Marketing texts, whether commercial or betting related, can only reach people who opted in through their mobile provider. This applies across all industries, not just gambling.
Bulk Messaging Faces Tighter Controls
The new rules also target bulk SMS traffic sent by companies. Once someone activates the blocking service, operators must make it take effect right away.
This change is expected to affect how betting companies run text campaigns. Free bet offers, bonus promotions, and odds updates sent by text may no longer reach people who opted out.
The regulations require closer monitoring of mass messaging overall. Mobile operators must detect unusual activity and suspend suspicious bulk traffic when it happens.
Operators must also preserve evidence of abuse and notify the owner of the affected phone number. This gives customers a record of what happened.

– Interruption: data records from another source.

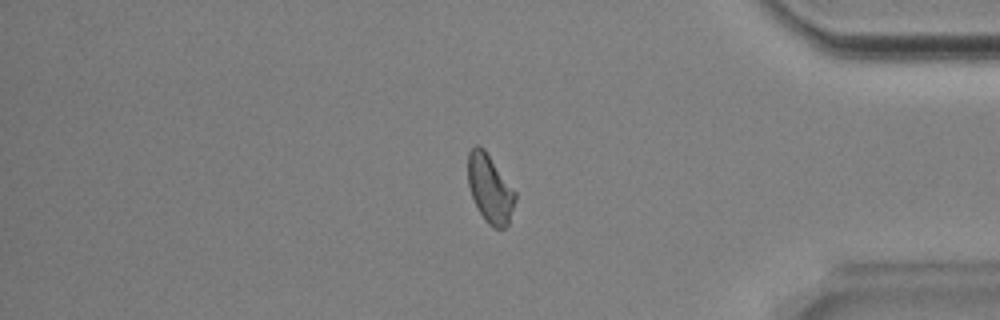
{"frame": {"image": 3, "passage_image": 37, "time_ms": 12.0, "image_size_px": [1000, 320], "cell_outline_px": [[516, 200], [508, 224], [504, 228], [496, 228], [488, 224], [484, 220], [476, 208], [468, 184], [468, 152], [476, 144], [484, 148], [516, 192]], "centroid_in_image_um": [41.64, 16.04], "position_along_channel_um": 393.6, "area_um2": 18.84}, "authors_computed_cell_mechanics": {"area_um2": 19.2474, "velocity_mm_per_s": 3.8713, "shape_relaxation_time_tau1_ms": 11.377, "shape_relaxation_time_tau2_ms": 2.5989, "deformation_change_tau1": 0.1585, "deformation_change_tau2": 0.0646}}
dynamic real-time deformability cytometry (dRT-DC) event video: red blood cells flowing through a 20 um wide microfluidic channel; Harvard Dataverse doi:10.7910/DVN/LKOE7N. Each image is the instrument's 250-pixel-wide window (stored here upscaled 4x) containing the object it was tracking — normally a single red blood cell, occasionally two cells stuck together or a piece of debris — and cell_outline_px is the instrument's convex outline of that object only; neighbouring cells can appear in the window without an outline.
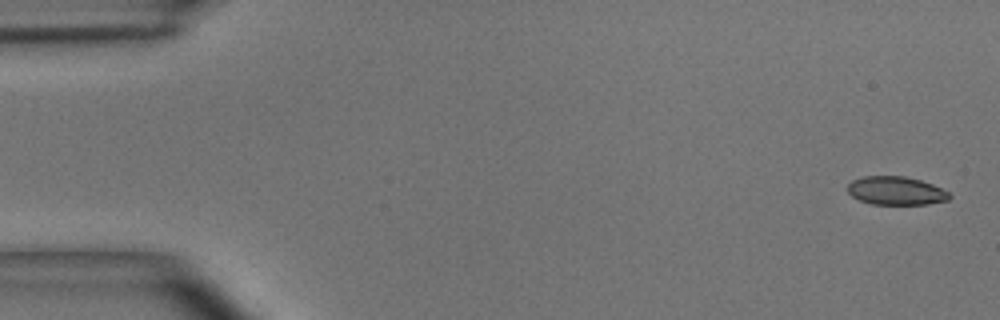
{"species": "common noctule bat (a hibernating species)", "species_latin": "Nyctalus noctula", "temperature_condition": "room temperature", "stored_images_in_passage": 4, "camera_frame_rate_fps": 3000, "um_per_image_px": 0.085, "animal": {"sex": "male", "body_mass_g": 15.6}, "frame": {"image": 1, "passage_image": 1, "time_ms": 0.0, "image_size_px": [1000, 320], "cell_outline_px": [[952, 196], [948, 200], [928, 204], [872, 204], [860, 200], [852, 196], [848, 192], [848, 184], [852, 180], [864, 176], [904, 176], [920, 180], [932, 184], [948, 192]], "centroid_in_image_um": [76.15, 16.21], "position_along_channel_um": 8.8, "area_um2": 16.76}}
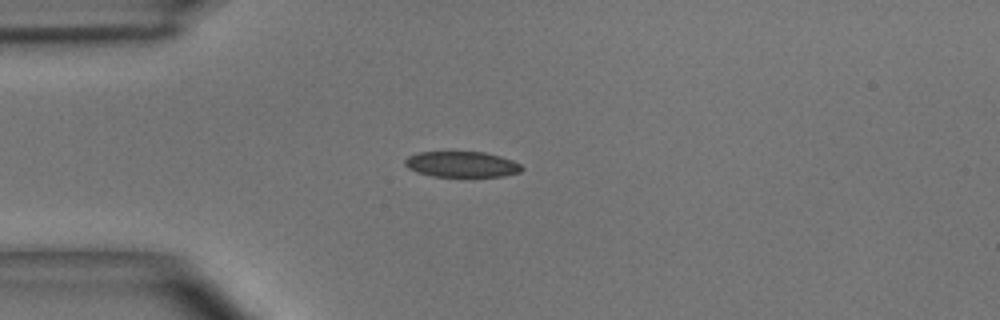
{"frame": {"image": 2, "passage_image": 4, "time_ms": 1.0, "image_size_px": [1000, 320], "cell_outline_px": [[524, 168], [520, 172], [504, 176], [432, 176], [416, 172], [408, 168], [404, 164], [404, 160], [408, 156], [420, 152], [484, 152], [500, 156], [512, 160], [520, 164]], "centroid_in_image_um": [39.24, 13.96], "position_along_channel_um": 45.8, "area_um2": 17.46}}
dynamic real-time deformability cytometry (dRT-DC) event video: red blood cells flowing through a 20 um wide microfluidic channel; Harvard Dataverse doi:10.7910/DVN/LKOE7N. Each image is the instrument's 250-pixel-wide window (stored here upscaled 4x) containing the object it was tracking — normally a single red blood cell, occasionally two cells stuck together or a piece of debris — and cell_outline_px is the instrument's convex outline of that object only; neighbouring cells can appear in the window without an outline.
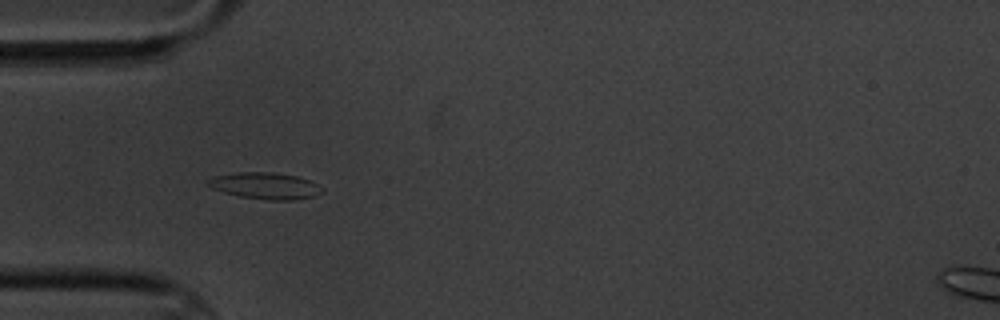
{"species": "common noctule bat (a hibernating species)", "species_latin": "Nyctalus noctula", "temperature_condition": "cold", "stored_images_in_passage": 5, "camera_frame_rate_fps": 3000, "um_per_image_px": 0.085, "animal": {"sex": "male", "body_mass_g": 20.1, "forearm_length_mm": 53.5}, "frame": {"image": 1, "passage_image": 4, "time_ms": 3.667, "image_size_px": [1000, 320], "cell_outline_px": [[324, 192], [312, 196], [292, 200], [268, 200], [240, 196], [224, 192], [212, 188], [208, 184], [208, 180], [216, 176], [236, 172], [272, 172], [296, 176], [308, 180], [324, 188]], "centroid_in_image_um": [22.57, 15.79], "position_along_channel_um": 62.4, "area_um2": 17.4}}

If short codes are misused, operators are required to block or suspend the service. They must then report the incident directly to the regulator.

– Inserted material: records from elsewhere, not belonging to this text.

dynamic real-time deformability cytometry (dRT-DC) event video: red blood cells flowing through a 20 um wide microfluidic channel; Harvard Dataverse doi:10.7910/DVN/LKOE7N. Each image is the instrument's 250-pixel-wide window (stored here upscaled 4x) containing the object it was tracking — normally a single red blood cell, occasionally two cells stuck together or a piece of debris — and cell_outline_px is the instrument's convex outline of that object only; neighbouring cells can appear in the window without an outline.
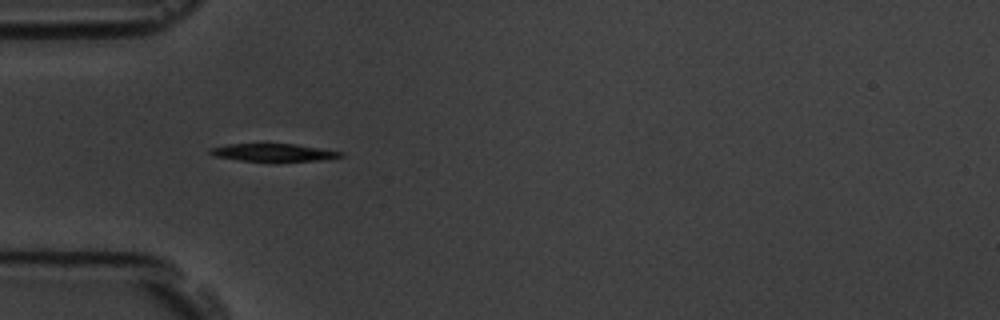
{"species": "common noctule bat (a hibernating species)", "species_latin": "Nyctalus noctula", "temperature_condition": "room temperature", "stored_images_in_passage": 4, "camera_frame_rate_fps": 3000, "um_per_image_px": 0.085, "animal": {"sex": "male", "body_mass_g": 19.5, "forearm_length_mm": 54.6}, "frame": {"image": 1, "passage_image": 1, "time_ms": 0.0, "image_size_px": [1000, 320], "cell_outline_px": [[344, 156], [320, 160], [240, 160], [216, 156], [208, 152], [208, 148], [228, 144], [296, 144], [344, 152]], "centroid_in_image_um": [23.23, 12.94], "position_along_channel_um": 61.8, "area_um2": 13.01}}
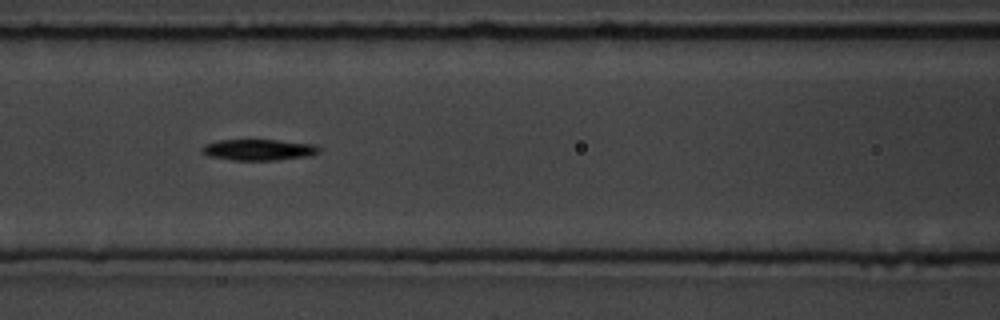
{"frame": {"image": 2, "passage_image": 3, "time_ms": 2.333, "image_size_px": [1000, 320], "cell_outline_px": [[320, 152], [308, 156], [276, 160], [232, 160], [208, 156], [200, 152], [200, 148], [204, 144], [216, 140], [276, 140], [316, 144], [320, 148]], "centroid_in_image_um": [21.95, 12.73], "position_along_channel_um": 144.7, "area_um2": 14.57}}
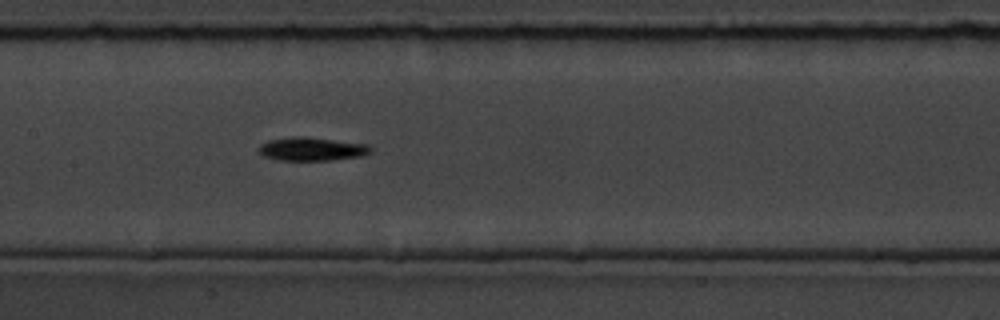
{"frame": {"image": 3, "passage_image": 4, "time_ms": 3.333, "image_size_px": [1000, 320], "cell_outline_px": [[372, 152], [364, 156], [332, 160], [280, 160], [264, 156], [260, 152], [260, 144], [268, 140], [292, 136], [304, 136], [368, 144], [372, 148]], "centroid_in_image_um": [26.55, 12.66], "position_along_channel_um": 180.8, "area_um2": 15.37}}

Companies that fail to follow the rules face administrative penalties. These penalties could include suspension of service or limited access to telecom resources.
The rules also cover a wider category called Application-to-Person traffic. This includes promotional, transactional, service, and one-time password messages.
All of these message types must now pass through registered and auditable channels. The goal is to make the entire system easier to track and monitor.
The changes mark one of the clearest steps taken so far to regulate how betting companies reach customers by text in Mozambique.